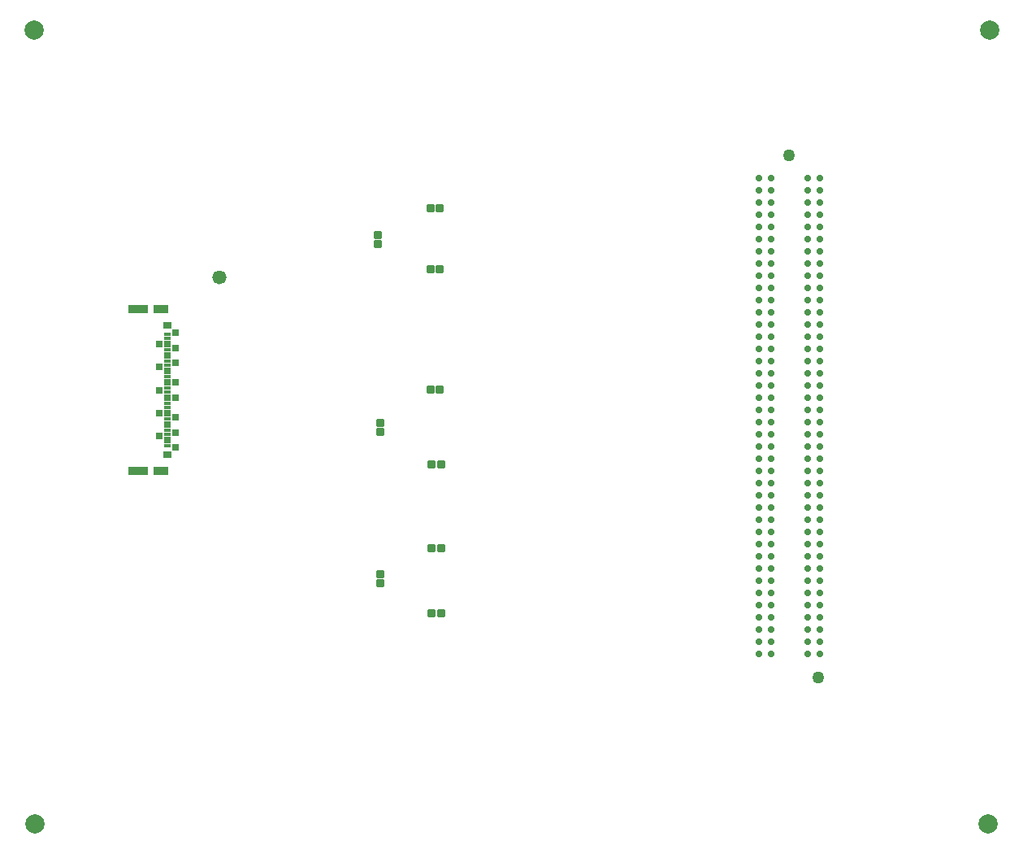
<source format=gts>
G04*
G04 #@! TF.GenerationSoftware,Altium Limited,Altium Designer,21.4.1 (30)*
G04*
G04 Layer_Color=8388736*
%FSLAX42Y42*%
%MOMM*%
G71*
G04*
G04 #@! TF.SameCoordinates,E2F270B4-6BBA-4985-9D84-7226317FA361*
G04*
G04*
G04 #@! TF.FilePolarity,Negative*
G04*
G01*
G75*
G04:AMPARAMS|DCode=23|XSize=0.88mm|YSize=0.88mm|CornerRadius=0.12mm|HoleSize=0mm|Usage=FLASHONLY|Rotation=90.000|XOffset=0mm|YOffset=0mm|HoleType=Round|Shape=RoundedRectangle|*
%AMROUNDEDRECTD23*
21,1,0.88,0.64,0,0,90.0*
21,1,0.64,0.88,0,0,90.0*
1,1,0.24,0.32,0.32*
1,1,0.24,0.32,-0.32*
1,1,0.24,-0.32,-0.32*
1,1,0.24,-0.32,0.32*
%
%ADD23ROUNDEDRECTD23*%
%ADD24C,0.74*%
%ADD25R,0.80X0.40*%
%ADD26R,1.50X0.91*%
%ADD27R,2.05X0.91*%
%ADD28R,0.75X0.75*%
%ADD29R,0.78X0.65*%
%ADD30R,0.90X0.75*%
G04:AMPARAMS|DCode=31|XSize=0.88mm|YSize=0.88mm|CornerRadius=0.12mm|HoleSize=0mm|Usage=FLASHONLY|Rotation=180.000|XOffset=0mm|YOffset=0mm|HoleType=Round|Shape=RoundedRectangle|*
%AMROUNDEDRECTD31*
21,1,0.88,0.64,0,0,180.0*
21,1,0.64,0.88,0,0,180.0*
1,1,0.24,-0.32,0.32*
1,1,0.24,0.32,0.32*
1,1,0.24,0.32,-0.32*
1,1,0.24,-0.32,-0.32*
%
%ADD31ROUNDEDRECTD31*%
%ADD32C,1.27*%
%ADD33C,2.00*%
%ADD34C,1.47*%
D23*
X8539Y5385D02*
D03*
X8636D02*
D03*
X8524Y9601D02*
D03*
X8621D02*
D03*
X8527Y8966D02*
D03*
X8623D02*
D03*
X8527Y7709D02*
D03*
X8623D02*
D03*
X8539Y6934D02*
D03*
X8636D02*
D03*
X8539Y6058D02*
D03*
X8636D02*
D03*
D24*
X11946Y9909D02*
D03*
Y9782D02*
D03*
Y9655D02*
D03*
Y9528D02*
D03*
Y9401D02*
D03*
Y9274D02*
D03*
Y9147D02*
D03*
Y9020D02*
D03*
Y8893D02*
D03*
Y8766D02*
D03*
Y8639D02*
D03*
Y8512D02*
D03*
Y8385D02*
D03*
Y8258D02*
D03*
Y8131D02*
D03*
Y8004D02*
D03*
Y7877D02*
D03*
Y7750D02*
D03*
Y7623D02*
D03*
Y7496D02*
D03*
Y4956D02*
D03*
Y5083D02*
D03*
Y5210D02*
D03*
Y5337D02*
D03*
Y5464D02*
D03*
Y5591D02*
D03*
Y5718D02*
D03*
Y5845D02*
D03*
Y5972D02*
D03*
Y6099D02*
D03*
Y6226D02*
D03*
Y6353D02*
D03*
Y6480D02*
D03*
Y6607D02*
D03*
Y6734D02*
D03*
Y6861D02*
D03*
Y6988D02*
D03*
Y7115D02*
D03*
Y7242D02*
D03*
Y7369D02*
D03*
X12073D02*
D03*
Y7242D02*
D03*
Y7115D02*
D03*
Y6988D02*
D03*
Y6861D02*
D03*
Y6734D02*
D03*
Y6607D02*
D03*
Y6480D02*
D03*
Y6353D02*
D03*
Y6226D02*
D03*
Y6099D02*
D03*
Y5972D02*
D03*
Y5845D02*
D03*
Y5718D02*
D03*
Y5591D02*
D03*
Y5464D02*
D03*
Y5337D02*
D03*
Y5210D02*
D03*
Y5083D02*
D03*
Y4956D02*
D03*
Y7496D02*
D03*
Y7623D02*
D03*
Y7750D02*
D03*
Y7877D02*
D03*
Y8004D02*
D03*
Y8131D02*
D03*
Y8258D02*
D03*
Y8385D02*
D03*
Y8512D02*
D03*
Y8639D02*
D03*
Y8766D02*
D03*
Y8893D02*
D03*
Y9020D02*
D03*
Y9147D02*
D03*
Y9274D02*
D03*
Y9401D02*
D03*
Y9528D02*
D03*
Y9655D02*
D03*
Y9782D02*
D03*
Y9909D02*
D03*
X12581D02*
D03*
Y9782D02*
D03*
Y9655D02*
D03*
Y9528D02*
D03*
Y9401D02*
D03*
Y9274D02*
D03*
Y9147D02*
D03*
Y9020D02*
D03*
Y8893D02*
D03*
Y8766D02*
D03*
Y8639D02*
D03*
Y8512D02*
D03*
Y8385D02*
D03*
Y8258D02*
D03*
Y8131D02*
D03*
Y8004D02*
D03*
Y7877D02*
D03*
Y7750D02*
D03*
Y7623D02*
D03*
Y7496D02*
D03*
Y4956D02*
D03*
Y5083D02*
D03*
Y5210D02*
D03*
Y5337D02*
D03*
Y5464D02*
D03*
Y5591D02*
D03*
Y5718D02*
D03*
Y5845D02*
D03*
Y5972D02*
D03*
Y6099D02*
D03*
Y6226D02*
D03*
Y6353D02*
D03*
Y6480D02*
D03*
Y6607D02*
D03*
Y6734D02*
D03*
Y6861D02*
D03*
Y6988D02*
D03*
Y7115D02*
D03*
Y7242D02*
D03*
Y7369D02*
D03*
X12454D02*
D03*
Y7242D02*
D03*
Y7115D02*
D03*
Y6988D02*
D03*
Y6861D02*
D03*
Y6734D02*
D03*
Y6607D02*
D03*
Y6480D02*
D03*
Y6353D02*
D03*
Y6226D02*
D03*
Y6099D02*
D03*
Y5972D02*
D03*
Y5845D02*
D03*
Y5718D02*
D03*
Y5591D02*
D03*
Y5464D02*
D03*
Y5337D02*
D03*
Y5210D02*
D03*
Y5083D02*
D03*
Y4956D02*
D03*
Y7496D02*
D03*
Y7623D02*
D03*
Y7750D02*
D03*
Y7877D02*
D03*
Y8004D02*
D03*
Y8131D02*
D03*
Y8258D02*
D03*
Y8385D02*
D03*
Y8512D02*
D03*
Y8639D02*
D03*
Y8766D02*
D03*
Y8893D02*
D03*
Y9020D02*
D03*
Y9147D02*
D03*
Y9274D02*
D03*
Y9401D02*
D03*
Y9528D02*
D03*
Y9655D02*
D03*
Y9782D02*
D03*
Y9909D02*
D03*
D25*
X5785Y7686D02*
D03*
Y7286D02*
D03*
Y7326D02*
D03*
Y7366D02*
D03*
Y7406D02*
D03*
Y7446D02*
D03*
Y7486D02*
D03*
Y7526D02*
D03*
Y7566D02*
D03*
Y7606D02*
D03*
Y7726D02*
D03*
Y7646D02*
D03*
Y7766D02*
D03*
Y7806D02*
D03*
Y7846D02*
D03*
Y7886D02*
D03*
Y7926D02*
D03*
Y7966D02*
D03*
Y8006D02*
D03*
Y8046D02*
D03*
Y8086D02*
D03*
Y8126D02*
D03*
Y8166D02*
D03*
Y8206D02*
D03*
Y8246D02*
D03*
Y8286D02*
D03*
Y7166D02*
D03*
Y7206D02*
D03*
Y7246D02*
D03*
Y7126D02*
D03*
D26*
X5715Y8551D02*
D03*
Y6862D02*
D03*
D27*
X5482Y8551D02*
D03*
Y6862D02*
D03*
D28*
X5702Y8186D02*
D03*
Y7946D02*
D03*
Y7706D02*
D03*
Y7466D02*
D03*
Y7226D02*
D03*
D29*
X5869Y8306D02*
D03*
Y8146D02*
D03*
Y7986D02*
D03*
Y7786D02*
D03*
Y7626D02*
D03*
Y7426D02*
D03*
Y7106D02*
D03*
Y7266D02*
D03*
D30*
X5780Y8376D02*
D03*
Y7036D02*
D03*
D31*
X7978Y9223D02*
D03*
Y9319D02*
D03*
X8001Y7267D02*
D03*
Y7363D02*
D03*
Y5695D02*
D03*
Y5791D02*
D03*
D32*
X12263Y10152D02*
D03*
X12568Y4714D02*
D03*
D33*
X14351Y11455D02*
D03*
X14338Y3188D02*
D03*
X4407D02*
D03*
X4394Y11455D02*
D03*
D34*
X6325Y8877D02*
D03*
M02*

</source>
::::::::
● **EXERCISE PROMPT**
Nothing but a number is wanted: report how many lines in the entries above contain the string "DCode".

● **YOUR SOLUTION**
2